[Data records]
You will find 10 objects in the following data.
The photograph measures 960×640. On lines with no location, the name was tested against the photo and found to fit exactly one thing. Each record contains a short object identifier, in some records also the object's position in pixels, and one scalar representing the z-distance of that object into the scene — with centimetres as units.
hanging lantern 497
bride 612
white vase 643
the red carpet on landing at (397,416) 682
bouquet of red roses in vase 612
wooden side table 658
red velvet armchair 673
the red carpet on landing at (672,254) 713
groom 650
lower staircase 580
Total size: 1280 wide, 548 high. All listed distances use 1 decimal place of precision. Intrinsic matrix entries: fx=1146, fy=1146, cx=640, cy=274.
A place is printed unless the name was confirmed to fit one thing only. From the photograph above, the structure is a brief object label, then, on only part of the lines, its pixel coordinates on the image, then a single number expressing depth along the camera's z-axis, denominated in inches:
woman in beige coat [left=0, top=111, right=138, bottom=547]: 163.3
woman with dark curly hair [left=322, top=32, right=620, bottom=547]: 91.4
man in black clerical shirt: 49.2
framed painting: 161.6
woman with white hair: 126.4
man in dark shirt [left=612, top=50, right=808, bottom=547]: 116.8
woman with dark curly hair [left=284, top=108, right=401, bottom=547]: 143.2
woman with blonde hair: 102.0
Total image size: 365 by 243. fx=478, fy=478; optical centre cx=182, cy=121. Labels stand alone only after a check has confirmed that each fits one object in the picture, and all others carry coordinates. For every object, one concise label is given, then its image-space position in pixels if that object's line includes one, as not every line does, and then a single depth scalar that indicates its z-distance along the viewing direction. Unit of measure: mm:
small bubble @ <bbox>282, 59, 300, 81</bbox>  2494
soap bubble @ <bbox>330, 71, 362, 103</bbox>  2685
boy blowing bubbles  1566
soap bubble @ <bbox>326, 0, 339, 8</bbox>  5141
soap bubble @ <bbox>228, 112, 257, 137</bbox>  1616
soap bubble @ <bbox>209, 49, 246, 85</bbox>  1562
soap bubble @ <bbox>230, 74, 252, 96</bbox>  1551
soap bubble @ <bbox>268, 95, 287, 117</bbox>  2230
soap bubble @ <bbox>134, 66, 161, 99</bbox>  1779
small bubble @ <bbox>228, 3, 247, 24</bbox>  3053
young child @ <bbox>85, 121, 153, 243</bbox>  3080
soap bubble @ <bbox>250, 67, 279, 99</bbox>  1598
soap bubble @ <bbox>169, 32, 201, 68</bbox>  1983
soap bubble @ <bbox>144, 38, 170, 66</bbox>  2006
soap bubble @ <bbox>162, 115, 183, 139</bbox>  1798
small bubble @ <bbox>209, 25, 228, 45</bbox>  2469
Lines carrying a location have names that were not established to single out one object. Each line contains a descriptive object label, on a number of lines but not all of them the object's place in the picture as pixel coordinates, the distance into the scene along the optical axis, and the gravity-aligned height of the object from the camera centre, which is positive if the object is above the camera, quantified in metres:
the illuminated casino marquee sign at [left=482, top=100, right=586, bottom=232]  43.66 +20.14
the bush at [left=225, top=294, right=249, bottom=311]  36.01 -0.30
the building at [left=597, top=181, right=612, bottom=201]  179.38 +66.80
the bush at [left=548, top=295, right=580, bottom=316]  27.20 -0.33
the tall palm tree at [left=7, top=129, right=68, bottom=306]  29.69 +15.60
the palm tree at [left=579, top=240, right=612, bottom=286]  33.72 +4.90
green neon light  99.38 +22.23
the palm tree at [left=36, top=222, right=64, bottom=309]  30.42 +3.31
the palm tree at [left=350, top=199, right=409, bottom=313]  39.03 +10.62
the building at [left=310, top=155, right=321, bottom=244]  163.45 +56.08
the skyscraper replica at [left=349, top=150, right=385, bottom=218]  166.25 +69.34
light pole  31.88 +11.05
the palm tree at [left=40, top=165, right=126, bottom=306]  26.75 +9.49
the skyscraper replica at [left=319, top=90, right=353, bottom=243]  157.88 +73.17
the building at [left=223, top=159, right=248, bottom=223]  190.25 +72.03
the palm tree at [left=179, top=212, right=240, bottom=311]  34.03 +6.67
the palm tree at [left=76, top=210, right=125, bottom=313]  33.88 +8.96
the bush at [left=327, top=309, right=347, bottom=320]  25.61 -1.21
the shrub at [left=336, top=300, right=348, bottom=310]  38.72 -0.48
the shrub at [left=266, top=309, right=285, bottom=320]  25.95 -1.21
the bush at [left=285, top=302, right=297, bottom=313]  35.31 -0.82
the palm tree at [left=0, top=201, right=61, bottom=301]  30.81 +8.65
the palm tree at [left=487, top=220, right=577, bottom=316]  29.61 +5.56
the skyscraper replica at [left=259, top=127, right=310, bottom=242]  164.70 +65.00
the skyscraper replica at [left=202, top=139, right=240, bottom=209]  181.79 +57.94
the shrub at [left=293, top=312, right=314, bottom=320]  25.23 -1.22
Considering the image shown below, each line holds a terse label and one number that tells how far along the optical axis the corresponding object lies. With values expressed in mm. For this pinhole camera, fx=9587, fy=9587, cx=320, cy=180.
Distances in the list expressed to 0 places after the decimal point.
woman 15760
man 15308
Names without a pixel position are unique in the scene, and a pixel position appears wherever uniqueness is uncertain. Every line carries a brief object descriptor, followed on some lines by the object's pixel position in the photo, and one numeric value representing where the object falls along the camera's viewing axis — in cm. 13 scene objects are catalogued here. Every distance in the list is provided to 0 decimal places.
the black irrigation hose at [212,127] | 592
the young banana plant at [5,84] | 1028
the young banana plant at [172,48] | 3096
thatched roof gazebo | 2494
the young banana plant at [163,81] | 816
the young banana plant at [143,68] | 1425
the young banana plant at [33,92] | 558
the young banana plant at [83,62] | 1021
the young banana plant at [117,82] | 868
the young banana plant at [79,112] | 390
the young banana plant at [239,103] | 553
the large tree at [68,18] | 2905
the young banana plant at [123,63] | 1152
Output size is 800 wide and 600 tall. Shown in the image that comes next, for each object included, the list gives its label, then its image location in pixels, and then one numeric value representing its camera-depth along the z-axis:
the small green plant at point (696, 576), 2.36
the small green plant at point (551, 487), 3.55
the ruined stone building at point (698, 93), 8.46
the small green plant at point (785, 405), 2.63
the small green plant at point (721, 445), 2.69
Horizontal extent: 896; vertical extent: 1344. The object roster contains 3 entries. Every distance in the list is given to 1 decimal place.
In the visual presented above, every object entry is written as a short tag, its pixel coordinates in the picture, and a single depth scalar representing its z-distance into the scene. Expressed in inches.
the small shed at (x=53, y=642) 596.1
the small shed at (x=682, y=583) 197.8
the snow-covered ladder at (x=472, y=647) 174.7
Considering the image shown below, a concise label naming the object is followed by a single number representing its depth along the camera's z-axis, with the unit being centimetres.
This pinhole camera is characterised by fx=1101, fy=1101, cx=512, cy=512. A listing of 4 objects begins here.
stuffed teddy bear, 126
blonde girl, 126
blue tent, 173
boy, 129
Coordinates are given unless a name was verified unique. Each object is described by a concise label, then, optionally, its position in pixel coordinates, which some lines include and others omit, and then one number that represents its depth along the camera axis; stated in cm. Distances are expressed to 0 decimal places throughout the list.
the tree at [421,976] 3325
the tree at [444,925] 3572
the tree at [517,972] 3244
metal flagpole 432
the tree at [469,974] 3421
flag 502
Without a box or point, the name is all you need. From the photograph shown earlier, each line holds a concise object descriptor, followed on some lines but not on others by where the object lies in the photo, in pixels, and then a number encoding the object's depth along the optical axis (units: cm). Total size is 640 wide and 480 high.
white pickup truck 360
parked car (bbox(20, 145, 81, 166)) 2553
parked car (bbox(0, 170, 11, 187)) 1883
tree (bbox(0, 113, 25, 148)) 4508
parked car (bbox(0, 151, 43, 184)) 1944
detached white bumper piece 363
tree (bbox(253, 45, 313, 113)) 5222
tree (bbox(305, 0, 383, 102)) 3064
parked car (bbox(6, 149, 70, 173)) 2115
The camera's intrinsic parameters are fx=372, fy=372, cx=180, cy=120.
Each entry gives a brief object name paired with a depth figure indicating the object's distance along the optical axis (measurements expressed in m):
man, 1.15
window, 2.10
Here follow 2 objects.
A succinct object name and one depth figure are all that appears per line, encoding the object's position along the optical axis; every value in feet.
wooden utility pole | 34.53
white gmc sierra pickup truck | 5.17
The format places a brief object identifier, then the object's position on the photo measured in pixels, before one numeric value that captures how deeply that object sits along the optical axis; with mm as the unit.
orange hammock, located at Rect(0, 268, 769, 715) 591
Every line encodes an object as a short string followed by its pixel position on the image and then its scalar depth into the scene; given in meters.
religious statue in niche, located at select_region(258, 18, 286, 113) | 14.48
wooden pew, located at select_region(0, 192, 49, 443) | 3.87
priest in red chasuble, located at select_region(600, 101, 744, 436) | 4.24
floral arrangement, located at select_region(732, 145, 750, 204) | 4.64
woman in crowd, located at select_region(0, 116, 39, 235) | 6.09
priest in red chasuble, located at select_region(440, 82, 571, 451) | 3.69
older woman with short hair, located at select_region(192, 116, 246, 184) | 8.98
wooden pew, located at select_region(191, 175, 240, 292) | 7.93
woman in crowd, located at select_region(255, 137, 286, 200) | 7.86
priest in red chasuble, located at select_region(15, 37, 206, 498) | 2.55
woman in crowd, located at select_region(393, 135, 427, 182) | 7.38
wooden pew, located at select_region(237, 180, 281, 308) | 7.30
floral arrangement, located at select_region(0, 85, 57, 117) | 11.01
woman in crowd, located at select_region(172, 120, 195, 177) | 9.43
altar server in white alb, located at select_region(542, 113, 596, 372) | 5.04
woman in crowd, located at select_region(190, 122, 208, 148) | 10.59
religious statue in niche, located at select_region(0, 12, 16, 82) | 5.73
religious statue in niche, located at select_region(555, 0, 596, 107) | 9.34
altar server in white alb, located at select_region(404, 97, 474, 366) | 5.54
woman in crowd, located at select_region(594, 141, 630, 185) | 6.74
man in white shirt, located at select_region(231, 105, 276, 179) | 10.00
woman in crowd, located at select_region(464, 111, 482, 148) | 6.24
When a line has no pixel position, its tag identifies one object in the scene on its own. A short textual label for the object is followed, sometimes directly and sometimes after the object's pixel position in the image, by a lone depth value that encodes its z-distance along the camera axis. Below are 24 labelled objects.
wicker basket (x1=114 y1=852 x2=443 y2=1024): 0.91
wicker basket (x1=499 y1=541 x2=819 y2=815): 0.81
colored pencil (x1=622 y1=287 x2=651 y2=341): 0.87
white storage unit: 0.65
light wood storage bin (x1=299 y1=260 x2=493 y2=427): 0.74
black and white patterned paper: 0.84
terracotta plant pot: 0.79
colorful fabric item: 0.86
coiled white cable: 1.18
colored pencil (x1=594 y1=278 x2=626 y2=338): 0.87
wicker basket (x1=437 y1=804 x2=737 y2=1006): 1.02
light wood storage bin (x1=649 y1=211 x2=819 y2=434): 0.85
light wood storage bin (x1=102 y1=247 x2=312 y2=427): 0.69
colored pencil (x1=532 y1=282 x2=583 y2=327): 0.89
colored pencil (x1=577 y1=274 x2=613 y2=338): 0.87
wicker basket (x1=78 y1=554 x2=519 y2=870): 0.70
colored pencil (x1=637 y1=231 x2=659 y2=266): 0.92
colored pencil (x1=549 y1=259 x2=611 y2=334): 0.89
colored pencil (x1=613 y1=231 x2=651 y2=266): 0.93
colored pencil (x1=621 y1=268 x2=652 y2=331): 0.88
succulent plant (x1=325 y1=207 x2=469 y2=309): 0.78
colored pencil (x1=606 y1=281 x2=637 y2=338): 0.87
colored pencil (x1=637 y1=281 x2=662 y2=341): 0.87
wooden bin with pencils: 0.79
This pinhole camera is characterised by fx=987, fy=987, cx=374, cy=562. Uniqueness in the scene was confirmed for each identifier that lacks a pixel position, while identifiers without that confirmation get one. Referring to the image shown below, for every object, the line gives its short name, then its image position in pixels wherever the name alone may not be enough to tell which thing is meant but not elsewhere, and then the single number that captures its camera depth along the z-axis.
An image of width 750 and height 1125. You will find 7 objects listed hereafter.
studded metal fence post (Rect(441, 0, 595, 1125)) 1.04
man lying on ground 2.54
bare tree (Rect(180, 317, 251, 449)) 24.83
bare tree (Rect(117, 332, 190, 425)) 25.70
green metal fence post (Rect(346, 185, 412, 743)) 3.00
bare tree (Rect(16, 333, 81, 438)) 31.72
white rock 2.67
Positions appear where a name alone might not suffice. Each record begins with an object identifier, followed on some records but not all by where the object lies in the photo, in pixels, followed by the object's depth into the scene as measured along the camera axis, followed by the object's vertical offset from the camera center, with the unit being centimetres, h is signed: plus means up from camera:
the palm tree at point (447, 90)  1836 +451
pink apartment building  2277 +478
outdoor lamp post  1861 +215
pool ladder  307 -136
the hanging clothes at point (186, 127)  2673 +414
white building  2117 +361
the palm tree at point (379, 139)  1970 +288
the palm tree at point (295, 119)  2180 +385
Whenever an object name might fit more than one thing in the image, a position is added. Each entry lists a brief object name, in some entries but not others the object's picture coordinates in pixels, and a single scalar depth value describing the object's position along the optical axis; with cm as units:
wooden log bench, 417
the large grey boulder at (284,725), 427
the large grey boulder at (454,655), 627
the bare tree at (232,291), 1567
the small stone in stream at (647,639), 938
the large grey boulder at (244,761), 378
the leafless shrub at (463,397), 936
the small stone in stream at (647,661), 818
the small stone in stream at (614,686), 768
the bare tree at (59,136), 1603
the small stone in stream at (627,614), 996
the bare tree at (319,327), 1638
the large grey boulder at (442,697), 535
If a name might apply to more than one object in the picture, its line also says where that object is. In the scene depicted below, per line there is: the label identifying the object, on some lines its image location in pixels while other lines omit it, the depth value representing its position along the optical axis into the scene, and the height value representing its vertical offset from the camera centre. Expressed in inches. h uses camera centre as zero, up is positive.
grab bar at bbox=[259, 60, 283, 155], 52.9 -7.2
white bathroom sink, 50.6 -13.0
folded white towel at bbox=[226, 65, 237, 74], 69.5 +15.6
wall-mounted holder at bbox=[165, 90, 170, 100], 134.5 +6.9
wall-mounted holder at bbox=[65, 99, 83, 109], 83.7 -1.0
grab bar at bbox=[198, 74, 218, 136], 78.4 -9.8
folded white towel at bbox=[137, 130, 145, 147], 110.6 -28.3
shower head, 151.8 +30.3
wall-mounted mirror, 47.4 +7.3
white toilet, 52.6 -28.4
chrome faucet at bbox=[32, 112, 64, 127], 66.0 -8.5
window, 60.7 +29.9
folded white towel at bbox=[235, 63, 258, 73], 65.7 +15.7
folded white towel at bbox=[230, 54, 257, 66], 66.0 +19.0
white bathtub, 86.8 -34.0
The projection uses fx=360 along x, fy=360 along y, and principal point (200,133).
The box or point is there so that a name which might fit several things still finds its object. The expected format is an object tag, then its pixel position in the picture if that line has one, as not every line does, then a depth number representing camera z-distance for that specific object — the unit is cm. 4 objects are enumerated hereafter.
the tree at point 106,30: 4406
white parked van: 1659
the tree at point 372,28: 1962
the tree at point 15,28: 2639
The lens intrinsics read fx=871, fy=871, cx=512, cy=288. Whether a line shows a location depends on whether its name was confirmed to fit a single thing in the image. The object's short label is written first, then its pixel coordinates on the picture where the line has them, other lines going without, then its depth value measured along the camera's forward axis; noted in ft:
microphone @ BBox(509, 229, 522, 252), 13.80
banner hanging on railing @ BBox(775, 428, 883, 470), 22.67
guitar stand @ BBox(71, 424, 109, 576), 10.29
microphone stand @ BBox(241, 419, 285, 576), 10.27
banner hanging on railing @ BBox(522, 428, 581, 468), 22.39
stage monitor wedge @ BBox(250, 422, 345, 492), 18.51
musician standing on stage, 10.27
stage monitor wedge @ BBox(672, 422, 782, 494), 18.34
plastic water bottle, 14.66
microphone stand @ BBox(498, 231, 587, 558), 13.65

### Work to be completed
Lines holding "more": copy each one from the records above.

### The completed task
Whenever an object name might fit more than one thing in the image, a position is added. Each entry lists a brief object name, in some entries but not others the object's picture coordinates in pixels, and a single scalar depth value describing the object's position along the optical axis; with cm as units:
If a name might apply to more than one object in the picture, its line also says where that object is. In the scene depicted below, per line there is: the label identifying the object, on some lines its image location in pixels while other lines omit it, the depth value representing its position along the optical axis into the scene, and the height value representing its vertical offset from the camera centre. Expressed in inches. h uses camera centre as zero, up is positive.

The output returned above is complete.